Is Getting Eight Hours of Sleep a Myth?
While many people worry about waking in the middle of the night preventing us from getting a full eight hours of sleep, recent studies show that a night containing eight hours of sleep may be unnatural.
Psychiatrist Thomas Wehr conducted an experiment in the early 199-0s in which a group of people were plunged into darkness for 14 hours every single day for one month.
By the fourth week, the subjects had settled into very distinct sleep patterns: they slept for four hours, then woke up for one or two hours before falling into a second four-hour sleep.
Still, the thought that a person needs eight hours of sleep continued to persist.
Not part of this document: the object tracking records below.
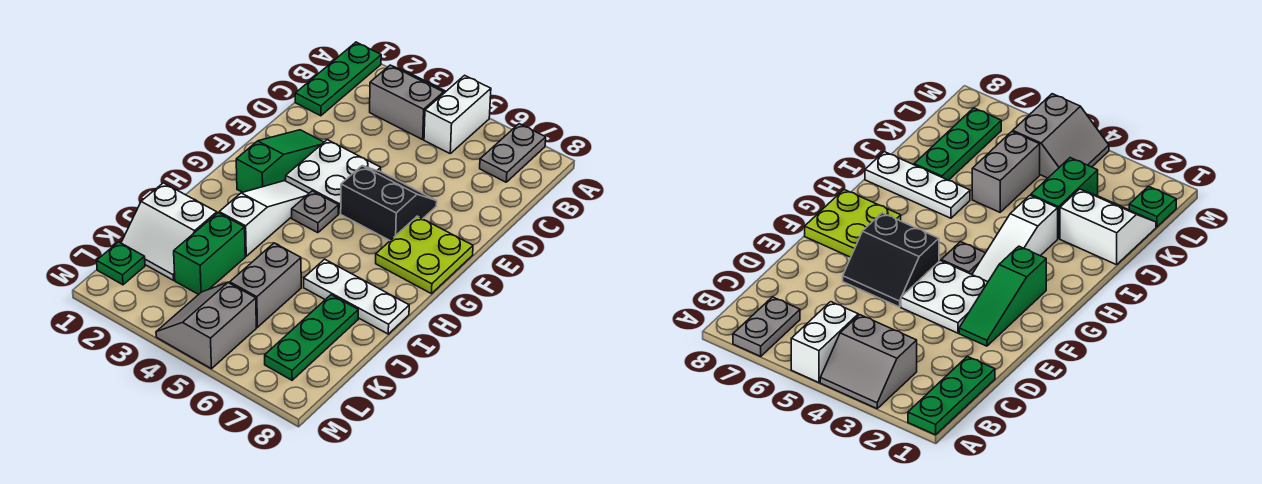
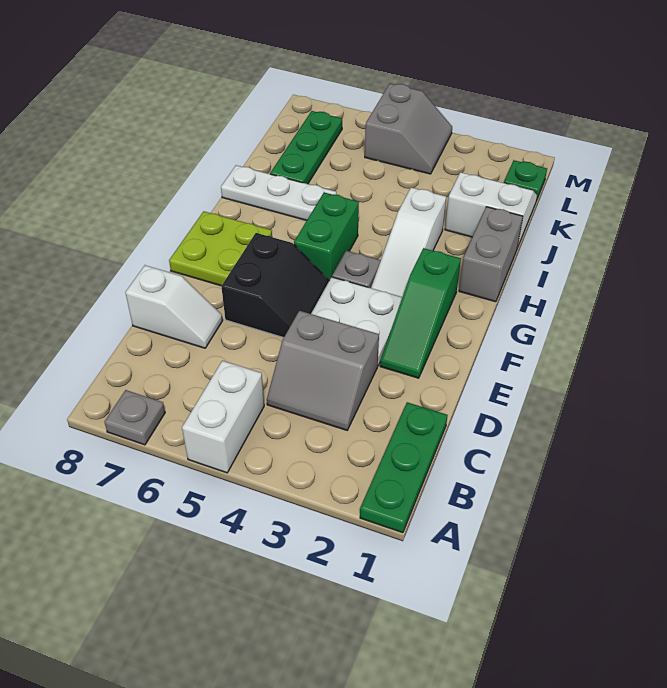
grey slope A3:B4 level 1 top B -> grey slope C3:D4 level 1 top D
grey plate A7:B7 level 1 -> grey plate A7 level 1
none -> white slope D7:D8 level 1 top 8
black slope E5:F6 level 1 top F -> black slope E5:F6 level 1 top 6
green brick J3:K3 level 1 -> green brick G5:H5 level 1
grey brick J5:K5 level 1 -> grey brick H1:I1 level 1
In 2001, historian Roger Ekirch of Virginia Tech published a paper detailing 16 years of research showing that humans sleep in to distinct pieces during the night. He also found evidence that people for several centuries recorded the same cycles. However, during the 17th century this belief stopped being recorded and was lost until recently.
"For most of evolution we slept a certain way," says sleep psychologist Gregg Jacobs. "Waking up during the night is part of normal human physiology."
In a full sleep cycle, a person goes through all the four stages of sleep, then go back down through stages three and two before entering 'dream sleep.'
Another researcher, Gregg Jacobs, says, "Over 30% of the medical problems that doctors are faced with stem directly or indirectly from sleep. But sleep has been ignored in medical training and there are very few centers where sleep is studied."
In historic accounts it was found that people used this "waking time' to meditate on their dreams.